Nas linhas de impressão automatizadas voltadas para exportação, como as de offset, flexografia e serigrafia, o tempo de parada não representa apenas minutos perdidos – ele também significa substratos que precisam ser descartados, cores que precisam ser reprocessadas, além de prazos de entrega que não podem ser negligenciados. O ponto crítico geralmente é a unidade de cura por UV. Quando a potência da lâmpada diminui ou ela se desgasta precocemente, é necessário reduzir a velocidade de funcionamento da máquina e trocar as lâmpadas sempre que possível.
Utilizamos lâmpadas de vapor de mercúrio certificadas pela CE como equipamento original, pois elas permitem um controle preciso do processo de cura, em vez de deixá-lo ao acaso.
O que é importante do ponto de vista técnico A lâmpada deve ser adequada à química da tinta e às características da impressora.

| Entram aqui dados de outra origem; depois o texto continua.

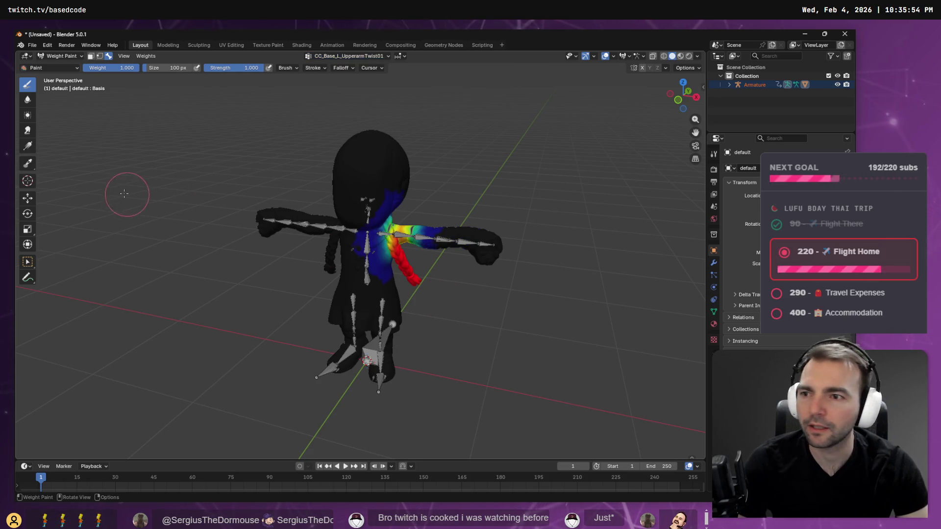
{"action": "scroll", "coordinate": [431, 289], "scroll_direction": "up", "scroll_amount": 4}
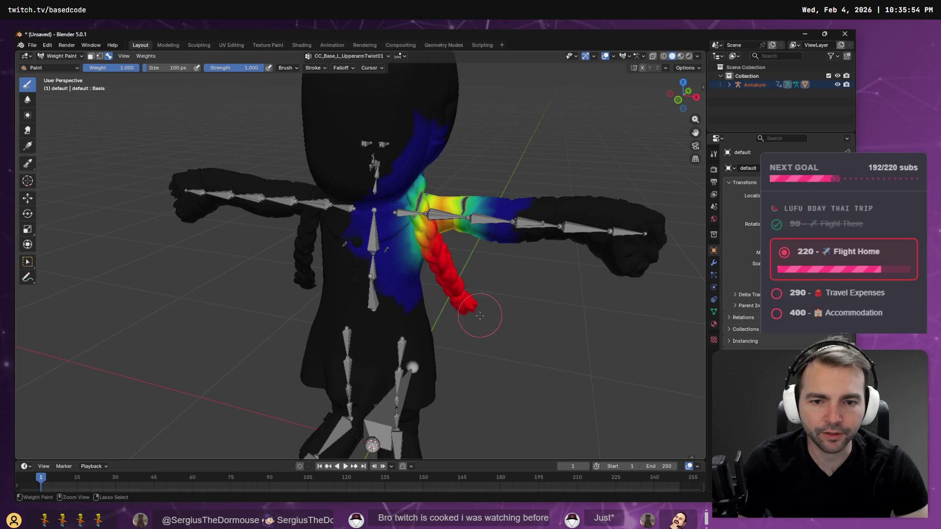
{"action": "mouse_move", "coordinate": [445, 279]}
{"action": "left_mouse_down"}
{"action": "mouse_move", "coordinate": [451, 301]}
{"action": "mouse_move", "coordinate": [460, 298]}
{"action": "mouse_move", "coordinate": [425, 229]}
{"action": "mouse_move", "coordinate": [432, 264]}
{"action": "mouse_move", "coordinate": [473, 306]}
{"action": "mouse_move", "coordinate": [463, 294]}
{"action": "mouse_move", "coordinate": [454, 299]}
{"action": "mouse_move", "coordinate": [472, 295]}
{"action": "mouse_move", "coordinate": [450, 281]}
{"action": "left_mouse_up"}
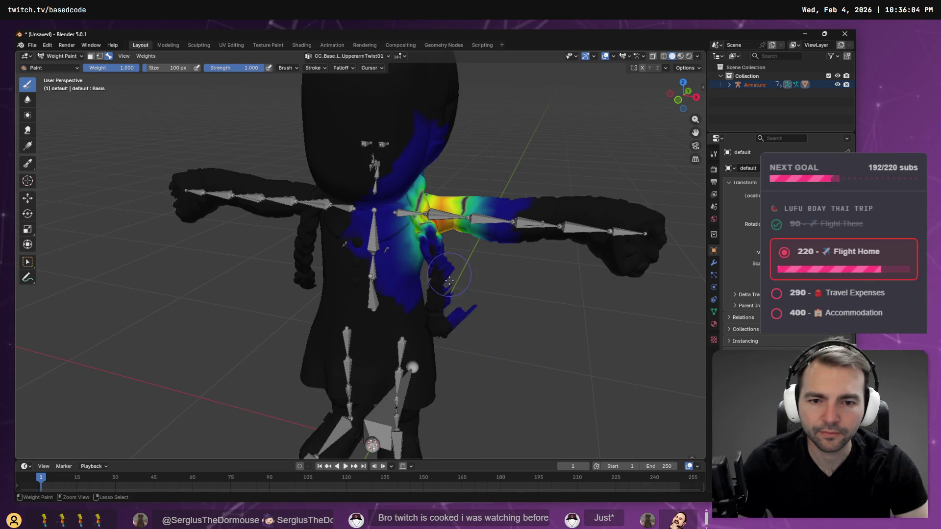
Clear leftover weight near the braid end, checking the arm and torso from all sides
{"action": "left_click_drag", "start_coordinate": [520, 327], "coordinate": [384, 275]}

As lâmpadas padrão de alta pressão de vapor de mercúrio fornecem uma saída estável entre 200–450 nm, com picos significativos em 365 nm, 385 nm e 405 nm – exatamente o que é necessário para ativar os fotoiniciadores e promover a cross-linking das camadas de tinta. A densidade de potência é ajustada de acordo com a largura da folha e a velocidade de impressão – normalmente entre 80–120 W/cm. Assim, é possível alcançar a densidade de energia necessária sem precisar se preocupar com variações indevidas.
A intensidade de radiação permanece constante em toda a área focal do refletor. Um refletor elíptico revestido com material dicroico direciona os fótons para o substrato, evitando que se transformem em calor desperdiçado. Invólucros de quartzo livres de ozônio e perfis de aquecimento controlados ajudam a manter as temperaturas superficiais baixas, garantindo assim uma cura consistente desde o início até a velocidade máxima de impressão.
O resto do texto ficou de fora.